The 7H-pyrrolo[2,3-d]pyrimidine derivatives 16–31 were synthesized via acid-mediated nucleophilic substitution reaction of 4-chloro-7H-pyrrolo[2,3-d]pyrimidine (200 mg, 1.3 mmol) with the appropriate amines (3 equiv). The 4-chloro-7H-pyrrolo[2,3-d]pyrimidine (200 mg, 1.3 mmol) and the appropriate amines were dissolved in 5 ml of isopropanol, and 3-drops of conc HCl were added. The mixtures were refluxed for 12–48 h, allowed to reach room temperature, and water (10 ml) was added to precipitate out the products. The crude products were filtered, washed with water, and air-dried overnight. Recrystallization from suitable solvents (e.g. methanol) afforded the target compounds in yields of 16–94%.

N-phenyl-7H-pyrrolo[2,3-d]pyrimidin-4-amine (1). White powder, yield 37%, mp 241 °C. 1H NMR (600 MHz, DMSO-d6) δ 11.74 (br s, 1H, NH, H-7), 9.29 (s, 1H, NH), 8.27 (s, 1H, H-2), 7.89 (d, J = 7.7 Hz, 2H, Ar–H), 7.33 (t, J = 7.9 Hz, 2H, Ar–H), 7.23 (dd, J = 3.5, 1.7 Hz, 1H, H-6), 7.01 (t, 1H, J = 7.3, Ar–H), 6.79 (d, J = 2.9 Hz, 1H, H-5).13C NMR (151 MHz, DMSO-d6) δ 153.6, 150.9, 150.8, 140.4, 128.5, 122.1, 121.9, 120.3, 103.7, 98.8. HRMS (APCI) m/z: calcd for C12H11N4 [M + H]+: 211.0978, found: 211.0981.
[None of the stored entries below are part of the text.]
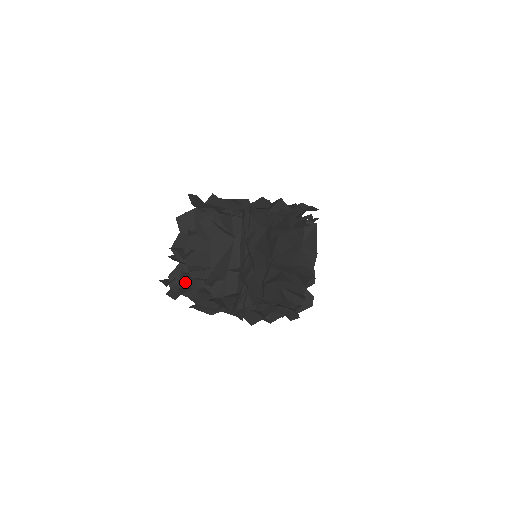
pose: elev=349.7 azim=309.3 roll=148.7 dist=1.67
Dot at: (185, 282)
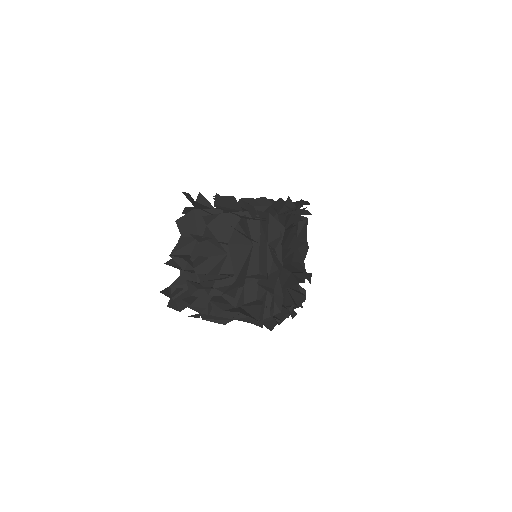
Dot at: occluded
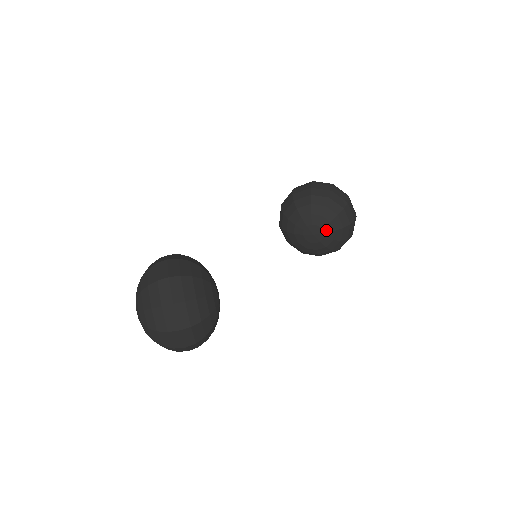
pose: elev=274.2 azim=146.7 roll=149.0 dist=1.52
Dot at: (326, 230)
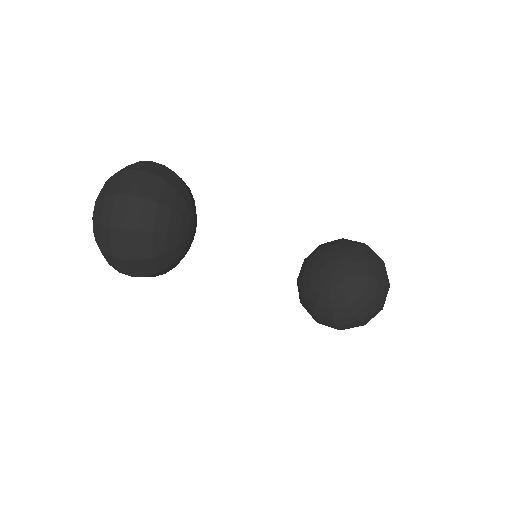
Dot at: (347, 271)
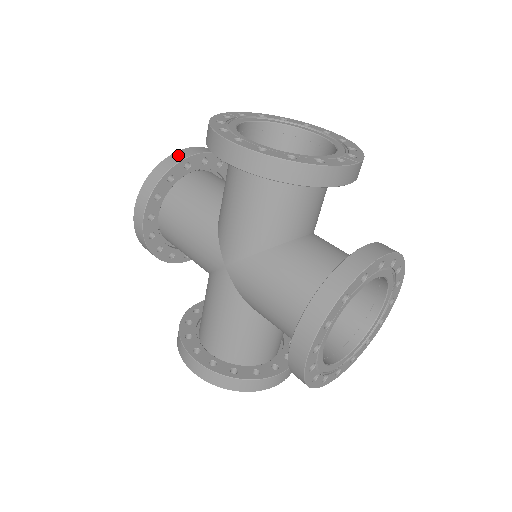
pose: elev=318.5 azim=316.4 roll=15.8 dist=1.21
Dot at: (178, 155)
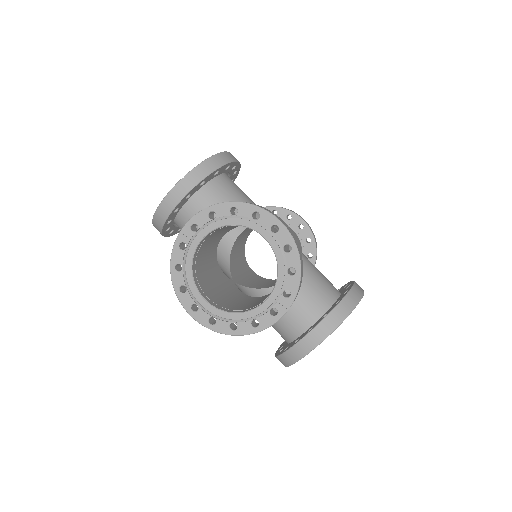
Dot at: (164, 208)
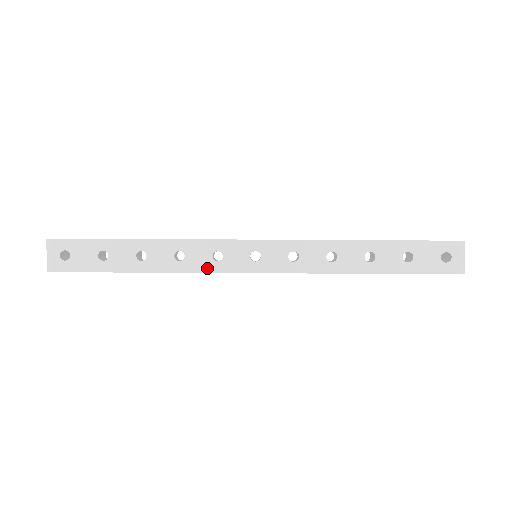
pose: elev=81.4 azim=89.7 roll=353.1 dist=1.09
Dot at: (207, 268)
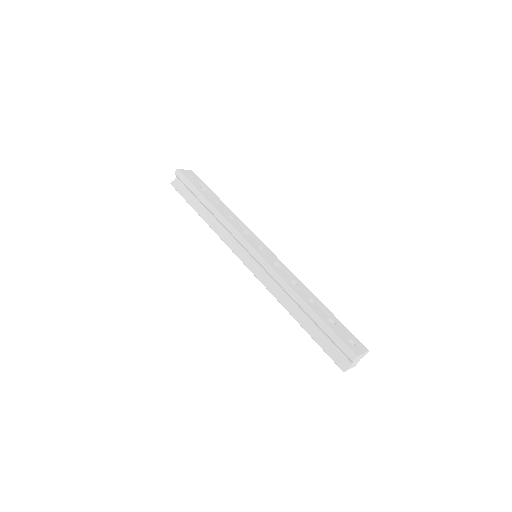
Dot at: (236, 228)
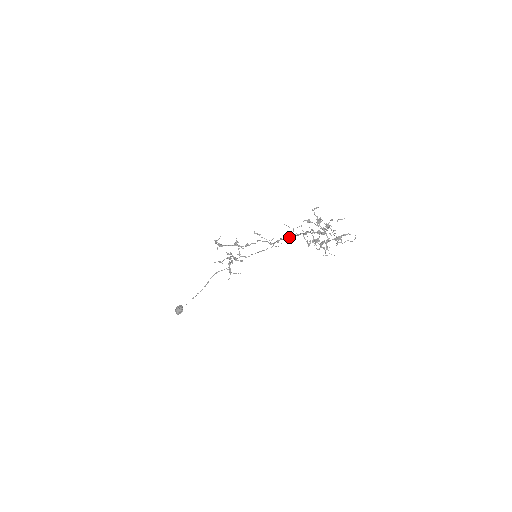
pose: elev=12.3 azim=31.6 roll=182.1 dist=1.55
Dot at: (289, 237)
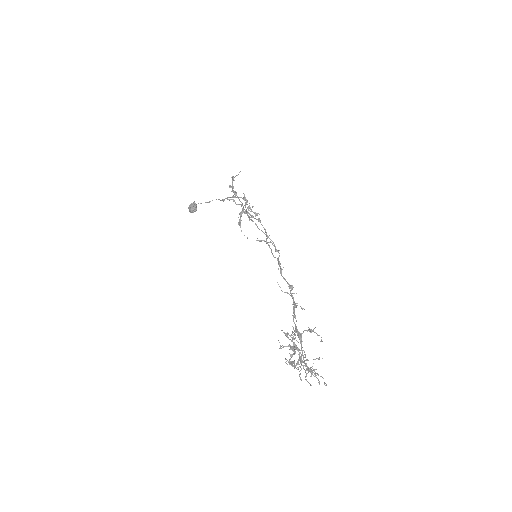
Dot at: occluded
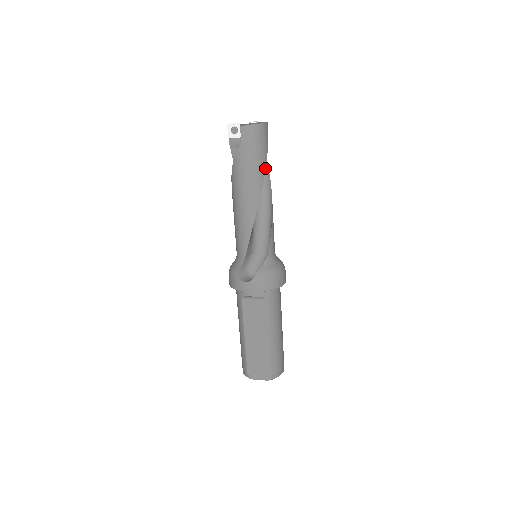
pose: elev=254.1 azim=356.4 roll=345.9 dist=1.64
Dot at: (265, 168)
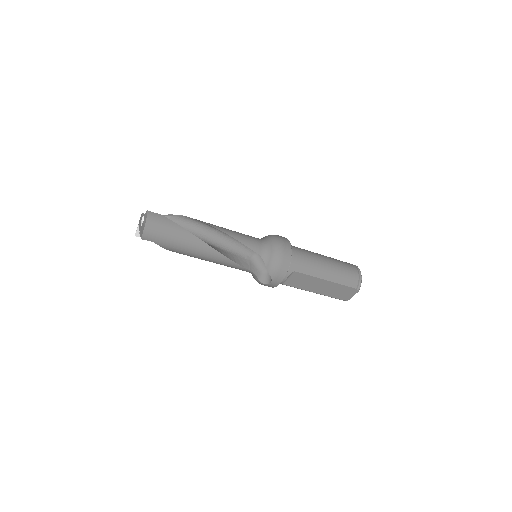
Dot at: (186, 230)
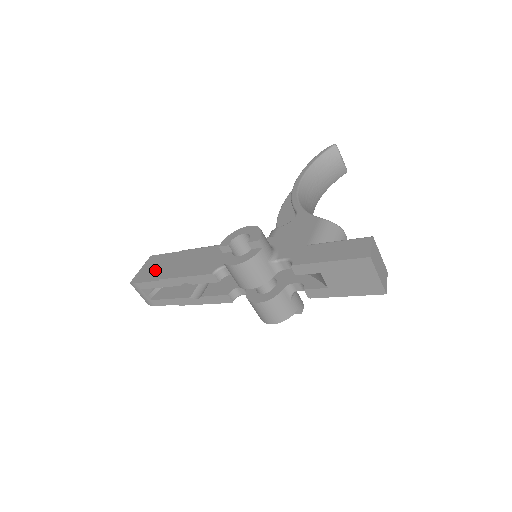
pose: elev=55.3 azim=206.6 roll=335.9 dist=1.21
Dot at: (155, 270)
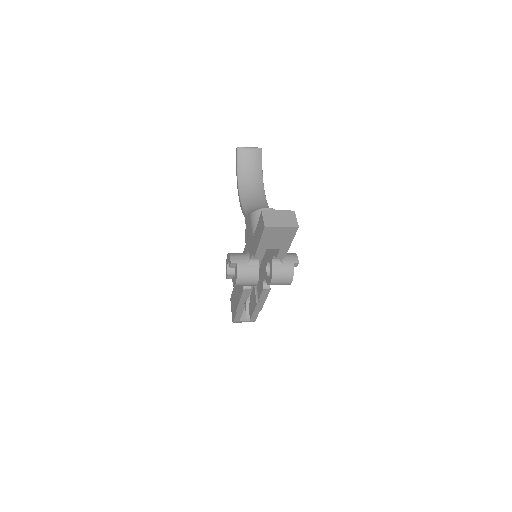
Dot at: (234, 307)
N-(4-fluorophenyl)-7H-pyrrolo[2,3-d]pyrimidin-4-amine (2). Grey powder, yield 29%, mp 253 °C. 1H NMR (600 MHz, DMSO-d6) δ 11.74 (br s, 1H, NH, H-7), 9.32 (s, 1H, NH), 8.25 (s, 1H, H-2), 7.88 (dd, J = 9.1, 5.0 Hz, 2H, Ar–H), 7.23 (d, J = 3.4 Hz, 1H, H-6), 7.17 (t, J = 8.9 Hz, 2H, Ar–H), 6.75 (d, J = 3.4 Hz, 1H, H-5). 13C NMR (151 MHz, DMSO-d6) δ 158.5 (1J = 238.6 Hz), 153.5, 150.8, 150.8, 136.7 (4J = 1.5 Hz), 122.2. 121.9 (3J = 7.6 Hz), 114.8 (2J = 22.7 Hz), 103.5, 98.7. HRMS (APCI) m/z: calcd for C12H10FN4 [M + H]+: 229.0884, found 229.0887.

N-(3-fluorophenyl)-7H-pyrrolo[2,3-d]pyrimidin-4-amine (3). White powder, yield 54%, mp 234 °C. 1H NMR (600 MHz, DMSO-d6) δ 11.83 (brs, 1H, NH, H-7), 9.49 (s, 1H, NH), 8.34 (s, 1H, H-2), 8.05 (dd, J = 12.5, 5.9 Hz, 1H, Ar–H), 7.62 (t, J = 7.2 Hz, 1H. Ar–H), 7.42–7.23 (m, 2H, Ar–H, H-6), 6.88–6.73 (m, 2H, H-5, Ar–H).13C NMR (151 MHz, DMSO-d6) δ 162.2 (1J = 240.1 Hz) 153.2, 150.9, 150.6, 142.4 (3J = 10.6 Hz), 129.9 (4J = 9.06 Hz) 122.6, 115.5, 108.0 (2J = 21.1 Hz),106.5 (2J = 27.2 Hz), 103.9, 98.7. HRMS (APCI) m/z: calcd for C12H10FN4 [M + H]+: 229.0884, found: 229.0883.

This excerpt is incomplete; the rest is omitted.